··· DOCUMENT PASSAGE

Breakfast: Whole wheat waffles with apricot pineapple chutney
Lunch: Something with leftovers--hopefully we'll have some
Dinner: Vegetable stirfry with shrimp (I use very little shrimp, just enough that they feel like they had some), brown rice, green salad

Breakfast: Multigrain hot cereal, grapes
Lunch: Grilled cheese sandwiches on whole wheat bread, tomato soup
Dinner: Black bean tacos, grilled bell peppers, spanish rice

Breakfast: Life cereal with milk, satsumas
Lunch: Annie's mac and cheese, carrot sticks
Dinner: Pork roast, homemade cinnamon apple sauce, roasted potatoes and squash

For snacks we eat fruits, veggies with homemade yogurt dip, yogurt, and homemade whole grain goodies. Most of what we eat is organic, although there are exceptions.

······

- [DIRECTIVE 1]: Give the lines of the stored entries below as a Markdown table with the columns "Row" and "Line", numbering each row and skipping blank lines. Leave the pictures out.

··· DATA LISTING

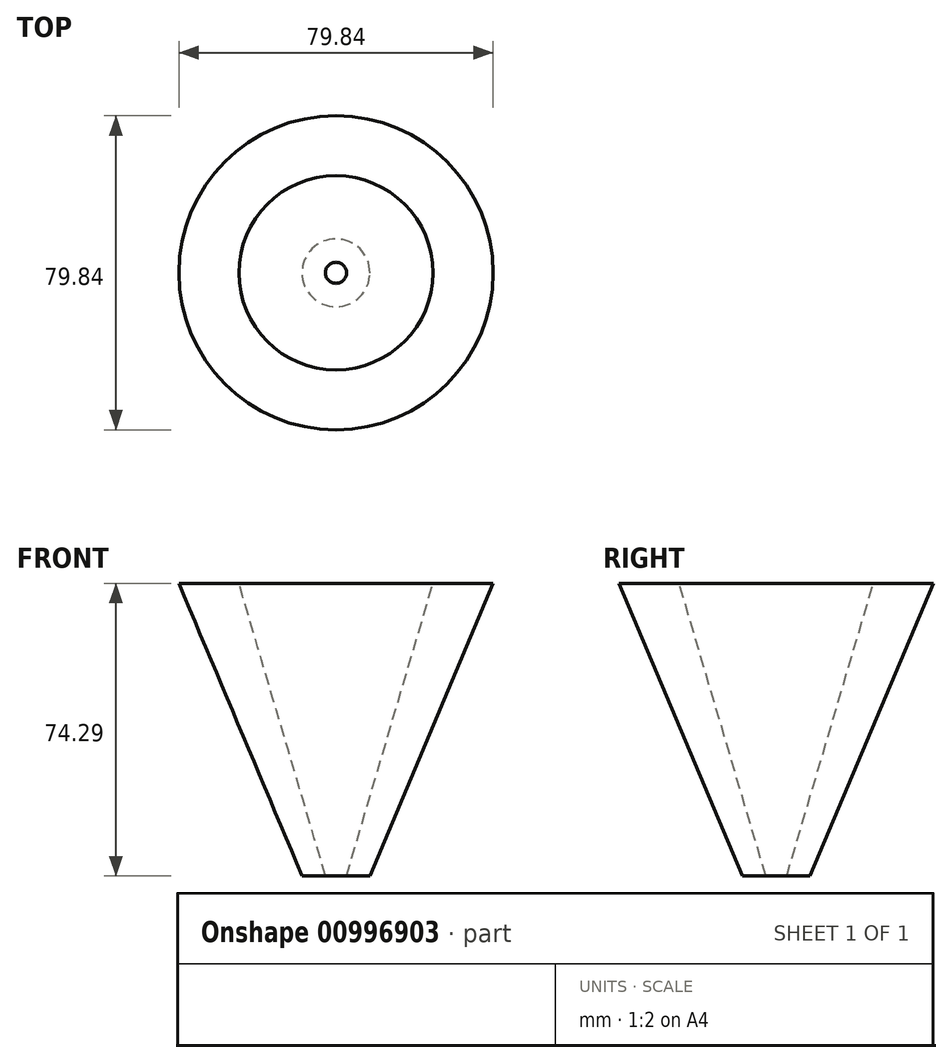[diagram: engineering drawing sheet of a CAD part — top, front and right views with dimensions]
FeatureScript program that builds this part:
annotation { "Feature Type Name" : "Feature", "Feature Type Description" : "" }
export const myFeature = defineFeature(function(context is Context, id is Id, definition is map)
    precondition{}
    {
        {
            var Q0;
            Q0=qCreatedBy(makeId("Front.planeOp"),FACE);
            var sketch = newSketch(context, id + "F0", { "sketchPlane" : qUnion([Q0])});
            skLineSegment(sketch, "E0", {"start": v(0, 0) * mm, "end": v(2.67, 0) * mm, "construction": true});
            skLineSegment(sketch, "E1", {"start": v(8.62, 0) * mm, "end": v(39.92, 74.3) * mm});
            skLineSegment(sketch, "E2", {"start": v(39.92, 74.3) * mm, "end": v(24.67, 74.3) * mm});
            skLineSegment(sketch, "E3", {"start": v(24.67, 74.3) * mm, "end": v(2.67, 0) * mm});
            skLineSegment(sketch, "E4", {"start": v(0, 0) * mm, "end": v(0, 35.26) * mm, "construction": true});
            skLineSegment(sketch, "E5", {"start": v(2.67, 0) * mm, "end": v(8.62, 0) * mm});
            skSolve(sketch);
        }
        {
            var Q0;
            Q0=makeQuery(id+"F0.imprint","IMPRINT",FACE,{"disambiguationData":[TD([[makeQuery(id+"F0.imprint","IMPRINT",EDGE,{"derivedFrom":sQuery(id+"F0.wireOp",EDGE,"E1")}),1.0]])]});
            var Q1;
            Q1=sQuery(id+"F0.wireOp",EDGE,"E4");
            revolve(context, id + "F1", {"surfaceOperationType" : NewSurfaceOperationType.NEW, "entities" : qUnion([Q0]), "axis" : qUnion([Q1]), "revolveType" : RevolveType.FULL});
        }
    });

······

- [DIRECTIVE 2]: Retype the meal plan above from "For snacks we" to "there are exceptions.", with both ends included.

- [ANSWER 1]:
| Row | Line |
|---|---|
| 1 | [diagram: engineering drawing sheet of a CAD part — top, front and right views with dimensions] |
| 2 | FeatureScript program that builds this part: |
| 3 | annotation { "Feature Type Name" : "Feature", "Feature Type Description" : "" } |
| 4 | export const myFeature = defineFeature(function(context is Context, id is Id, definition is map) |
| 5 |     precondition{} |
| 6 |     { |
| 7 |         { |
| 8 |             var Q0; |
| 9 |             Q0=qCreatedBy(makeId("Front.planeOp"),FACE); |
| 10 |             var sketch = newSketch(context, id + "F0", { "sketchPlane" : qUnion([Q0])}); |
| 11 |             skLineSegment(sketch, "E0", {"start": v(0, 0) * mm, "end": v(2.67, 0) * mm, "construction": true}); |
| 12 |             skLineSegment(sketch, "E1", {"start": v(8.62, 0) * mm, "end": v(39.92, 74.3) * mm}); |
| 13 |             skLineSegment(sketch, "E2", {"start": v(39.92, 74.3) * mm, "end": v(24.67, 74.3) * mm}); |
| 14 |             skLineSegment(sketch, "E3", {"start": v(24.67, 74.3) * mm, "end": v(2.67, 0) * mm}); |
| 15 |             skLineSegment(sketch, "E4", {"start": v(0, 0) * mm, "end": v(0, 35.26) * mm, "construction": true}); |
| 16 |             skLineSegment(sketch, "E5", {"start": v(2.67, 0) * mm, "end": v(8.62, 0) * mm}); |
| 17 |             skSolve(sketch); |
| 18 |         } |
| 19 |         { |
| 20 |             var Q0; |
| 21 |             Q0=makeQuery(id+"F0.imprint","IMPRINT",FACE,{"disambiguationData":[TD([[makeQuery(id+"F0.imprint","IMPRINT",EDGE,{"derivedFrom":sQuery(id+"F0.wireOp",EDGE,"E1")}),1.0]])]}); |
| 22 |             var Q1; |
| 23 |             Q1=sQuery(id+"F0.wireOp",EDGE,"E4"); |
| 24 |             revolve(context, id + "F1", {"surfaceOperationType" : NewSurfaceOperationType.NEW, "entities" : qUnion([Q0]), "axis" : qUnion([Q1]), "revolveType" : RevolveType.FULL}); |
| 25 |         } |
| 26 |     }); |

- [ANSWER 2]:
For snacks we eat fruits, veggies with homemade yogurt dip, yogurt, and homemade whole grain goodies. Most of what we eat is organic, although there are exceptions.